The required result is a line count: how many lines in this data hold the word "Decrypt". Give only that.

§ **Rendered images with source text**
============

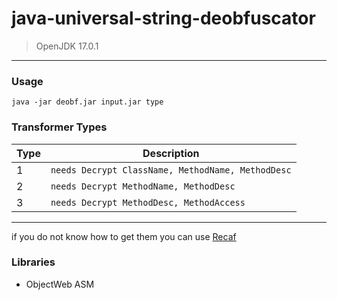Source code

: # java-universal-string-deobfuscator
> OpenJDK 17.0.1
---

### Usage

`java -jar deobf.jar input.jar type`

### Transformer Types

| Type | Description |
| --- | --- |
| 1 | `needs Decrypt ClassName, MethodName, MethodDesc` |
| 2 | `needs Decrypt MethodName, MethodDesc` |
| 3 | `needs Decrypt MethodDesc, MethodAccess` |
---
if you do not know how to get them you can use [Recaf](https://github.com/Col-E/Recaf)


### Libraries
- ObjectWeb ASM
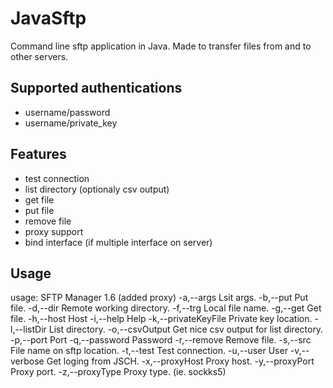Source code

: # JavaSftp
Command line sftp application in Java. Made to transfer files from and to other servers. 

## Supported authentications
- username/password
- username/private_key

## Features
- test connection
- list directory (optionaly csv output)
- get file
- put file
- remove file
- proxy support
- bind interface (if multiple interface on server)


## Usage

usage: SFTP Manager 1.6 (added proxy)
 -a,--args                   Lsit args.
 -b,--put                    Put file.
 -d,--dir <arg>              Remote working directory.
 -f,--trg <arg>              Local file name.
 -g,--get                    Get file.
 -h,--host <arg>             Host
 -i,--help                   Help
 -k,--privateKeyFile <arg>   Private key location.
 -l,--listDir                List directory.
 -o,--csvOutput              Get nice csv output for list directory.
 -p,--port <arg>             Port
 -q,--password <arg>         Password
 -r,--remove                 Remove file.
 -s,--src <arg>              File name on sftp location.
 -t,--test                   Test connection.
 -u,--user <arg>             User
 -v,--verbose                Get loging from JSCH.
 -x,--proxyHost <arg>        Proxy host.
 -y,--proxyPort <arg>        Proxy port.
 -z,--proxyType <arg>        Proxy type. (ie. sockks5)
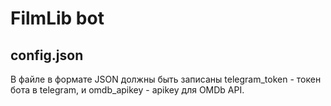# FilmLib bot

## config.json
В файле в формате JSON должны быть записаны telegram_token - токен бота в telegram,
 и omdb_apikey - apikey для OMDb API.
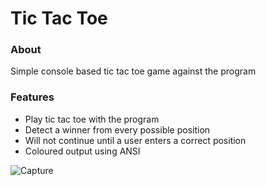
# Tic Tac Toe

### About
Simple console based tic tac toe game against the program

### Features
- Play tic tac toe with the program
- Detect a winner from every possible position
- Will not continue until a user enters a correct position
- Coloured output using ANSI

![Capture](https://user-images.githubusercontent.com/97055625/168840266-34742fcb-ea59-4c7a-a144-36d0b1f49262.PNG)
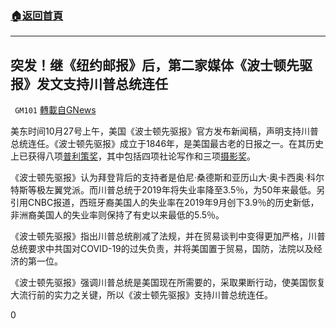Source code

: ###  [:house:返回首頁](https://github.com/ourhimalayas/txt)
---

## 突发！继《纽约邮报》后，第二家媒体《波士顿先驱报》发文支持川普总统连任
` GM101` [轉載自GNews](https://gnews.org/zh-hans/464100/)

美东时间10月27号上午，美国《波士顿先驱报》官方发布新闻稿，声明支持川普总统连任。《波士顿先驱报》成立于1846年，是美国最古老的日报之一。在其历史上已获得八项[普利策奖](https://en.wikipedia.org/wiki/Pulitzer_Prize)，其中包括四项社论写作和三项[摄影](https://en.wikipedia.org/wiki/Photography)[奖](https://en.wikipedia.org/wiki/Pulitzer_Prize)。

《波士顿先驱报》认为拜登背后的支持者是伯尼·桑德斯和亚历山大·奥卡西奥·科尔特斯等极左翼党派。而川普总统于2019年将失业率降至3.5％，为50年来最低。另引用CNBC报道，西班牙裔美国人的失业率在2019年9月创下3.9％的历史新低，非洲裔美国人的失业率则保持了有史以来最低的5.5％。

《波士顿先驱报》指出川普总统削减了法规，并在贸易谈判中变得更加严格，川普总统要求中共国对COVID-19的过失负责，并将美国置于贸易，国防，法院以及经济的第一位。

《波士顿先驱报》强调川普总统是美国现在所需要的，采取果断行动，使美国恢复大流行前的实力之关键，所以《波士顿先驱报》支持川普总统连任。

0
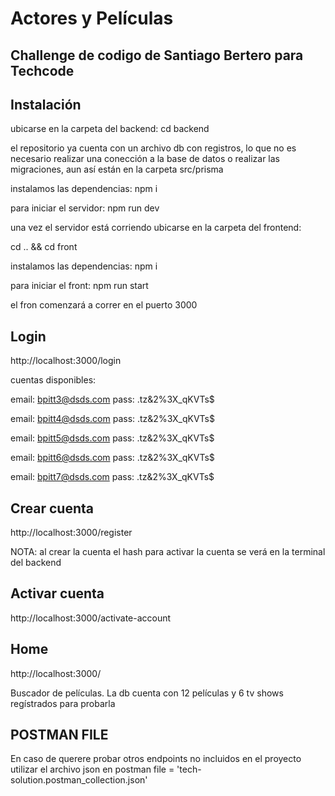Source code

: # Actores y Películas

## Challenge de codigo de Santiago Bertero para Techcode

## Instalación 

ubicarse en la carpeta del backend:
cd backend

el repositorio ya cuenta con un archivo db con registros, lo que no es necesario realizar una conección a la base de datos o realizar las migraciones, aun así están en la carpeta src/prisma

instalamos las dependencias:
npm i

para iniciar el servidor:
npm run dev

una vez el servidor está corriendo ubicarse en la carpeta del frontend:

cd .. && cd front

instalamos las dependencias:
npm i

para iniciar el front:
npm run start

el fron comenzará a correr en el puerto 3000

## Login

http://localhost:3000/login

cuentas disponibles:

email: bpitt3@dsds.com
pass: .tz&2%3X_qKVTs$

email: bpitt4@dsds.com
pass: .tz&2%3X_qKVTs$

email: bpitt5@dsds.com
pass: .tz&2%3X_qKVTs$

email: bpitt6@dsds.com
pass: .tz&2%3X_qKVTs$

email: bpitt7@dsds.com
pass: .tz&2%3X_qKVTs$

## Crear cuenta
http://localhost:3000/register

NOTA: al crear la cuenta el hash para activar la cuenta se verá en la terminal del backend

## Activar cuenta
http://localhost:3000/activate-account

## Home 

http://localhost:3000/ 

Buscador de películas.
La db cuenta con 12 películas y 6 tv shows regístrados para probarla

## POSTMAN FILE
En caso de querere probar otros endpoints no incluidos en el proyecto utilizar el archivo json en postman
file = 'tech-solution.postman_collection.json'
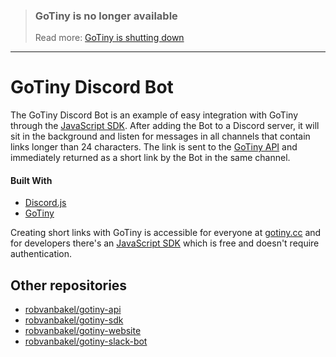 > ### GoTiny is no longer available
>
> Read more: [GoTiny is shutting down](https://github.com/robvanbakel/gotiny-api/issues/11)

---

# GoTiny Discord Bot

The GoTiny Discord Bot is an example of easy integration with GoTiny through the [JavaScript SDK](https://github.com/robvanbakel/gotiny-sdk). After adding the Bot to a Discord server, it will sit in the background and listen for messages in all channels that contain links longer than 24 characters. The link is sent to the [GoTiny API](https://github.com/robvanbakel/gotiny-api) and immediately returned as a short link by the Bot in the same channel.

#### Built With

- [Discord.js](https://discord.js.org)
- [GoTiny](https://www.npmjs.com/package/gotiny)

Creating short links with GoTiny is accessible for everyone at [gotiny.cc](https://gotiny.cc) and for developers there's an [JavaScript SDK](https://github.com/robvanbakel/gotiny-sdk) which is free and doesn't require authentication. 

## Other repositories

- [robvanbakel/gotiny-api](https://github.com/robvanbakel/gotiny-api)
- [robvanbakel/gotiny-sdk](https://github.com/robvanbakel/gotiny-sdk)
- [robvanbakel/gotiny-website](https://github.com/robvanbakel/gotiny-website)
- [robvanbakel/gotiny-slack-bot](https://github.com/robvanbakel/gotiny-slack-bot)

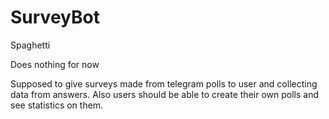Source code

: # SurveyBot
Spaghetti

Does nothing for now

Supposed to give surveys made from telegram polls to user and collecting data from answers.
Also users should be able to create their own polls and see statistics on them.
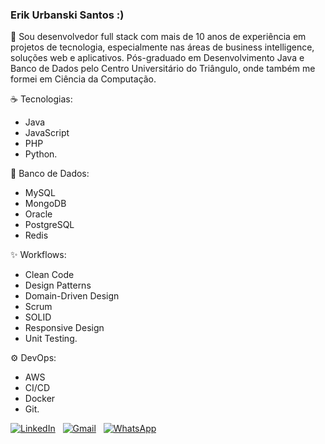 ### Erik Urbanski Santos :)

🚀 Sou desenvolvedor full stack com mais de 10 anos de experiência em projetos de tecnologia, especialmente nas áreas de business intelligence, soluções web e aplicativos. Pós-graduado em Desenvolvimento Java e Banco de Dados pelo Centro Universitário do Triângulo, onde também me formei em Ciência da Computação.

☕  Tecnologias:
- Java
- JavaScript
- PHP
- Python.

:open_file_folder: Banco de Dados:
- MySQL
- MongoDB
- Oracle
- PostgreSQL
- Redis

✨ Workflows:
- Clean Code
- Design Patterns
- Domain-Driven Design
- Scrum
- SOLID
- Responsive Design
- Unit Testing.

:gear: DevOps:
- AWS
- CI/CD
- Docker
- Git.

<a href="https://www.linkedin.com/in/erikurbanski" title="LinkedIn"><img alt="LinkedIn" src="https://img.shields.io/badge/linkedin-%230077B5.svg?style=for-the-badge&logo=linkedin&logoColor=white" /></a>
&nbsp;
<a href="mailto:erikurbanski@gmail.com" title="Gmail"><img alt="Gmail" src="https://img.shields.io/badge/Gmail-D14836?style=for-the-badge&logo=gmail&logoColor=white" /></a>
&nbsp;
<a href="https://api.whatsapp.com/send?phone=5534988114104" title="WhatsApp"><img alt="WhatsApp" src="https://img.shields.io/badge/WhatsApp-25D366?style=for-the-badge&logo=whatsapp&logoColor=white" /></a>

============

§ **Response to the exercise**
3